- WHAT NEEDS TO BE DONE
Pull every "source" line out of the data below.

- DATA EXCERPTS
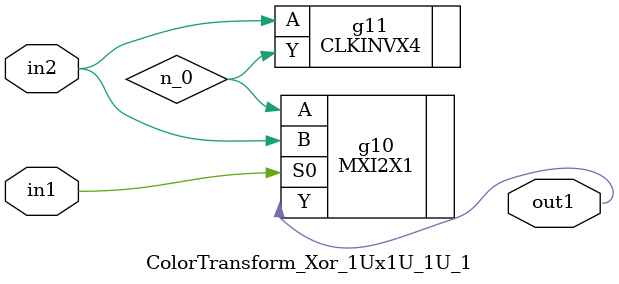
<source format=v>
`timescale 1ps / 1ps


module ColorTransform_Xor_1Ux1U_1U_1(in2, in1, out1);
  input in2, in1;
  output out1;
  wire in2, in1;
  wire out1;
  wire n_0;
  MXI2X1 g10(.A (n_0), .B (in2), .S0 (in1), .Y (out1));
  CLKINVX4 g11(.A (in2), .Y (n_0));
endmodule



</source>
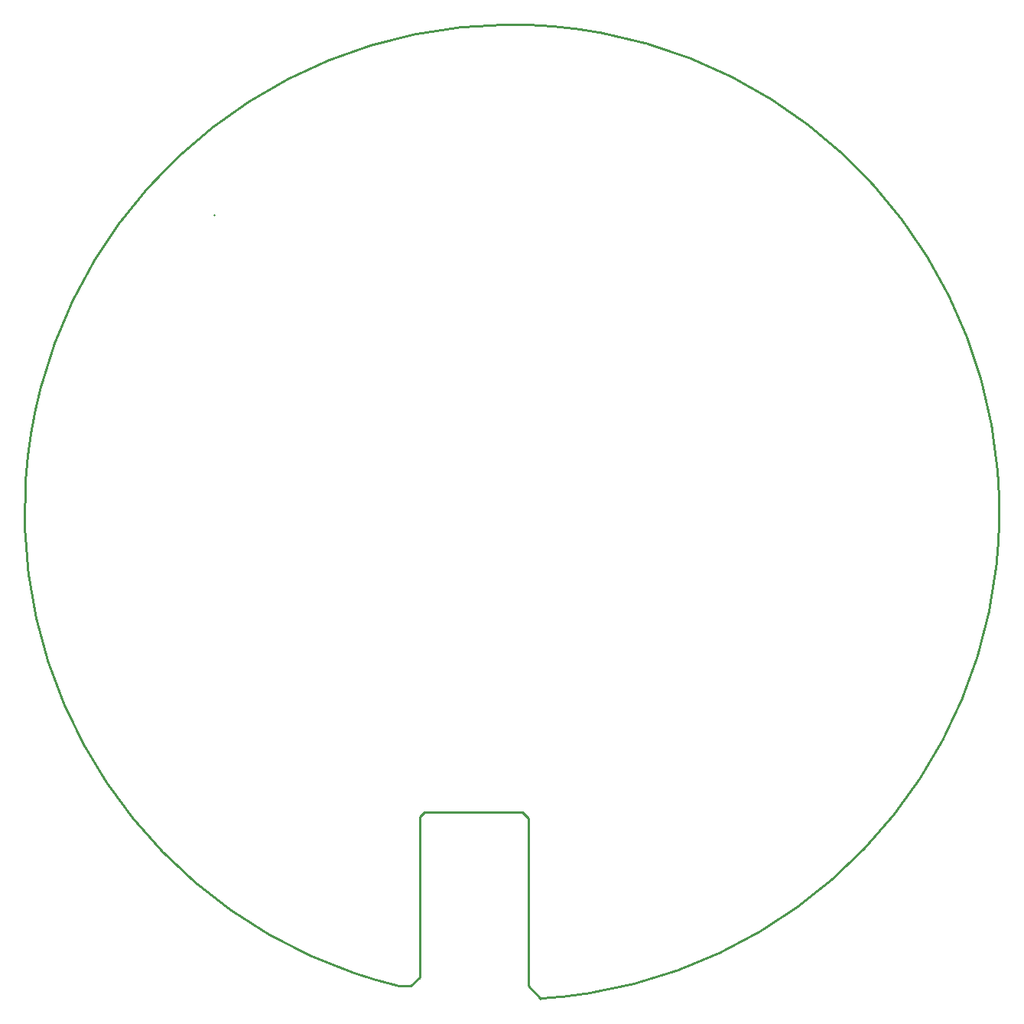
<source format=gm1>
G04 Layer_Color=16711935*
%FSLAX42Y42*%
%MOMM*%
G71*
G01*
G75*
%ADD14C,0.25*%
D14*
X11824Y6117D02*
G03*
X10254Y6254I-320J5386D01*
G01*
X10254D02*
X10384D01*
X11684Y6257D02*
X11824Y6117D01*
X10384Y6254D02*
X10485Y6355D01*
X11684Y6257D02*
Y8115D01*
X11615Y8184D02*
X11684Y8115D01*
X10538Y8184D02*
X11615D01*
X10485Y8131D02*
X10538Y8184D01*
X10485Y6355D02*
Y8131D01*
X8204Y14796D02*
Y14796D01*
M02*

</source>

- OUTPUT FOR THIS EXERCISE
<source format=v>
</source>
<source format=gm1>
</source>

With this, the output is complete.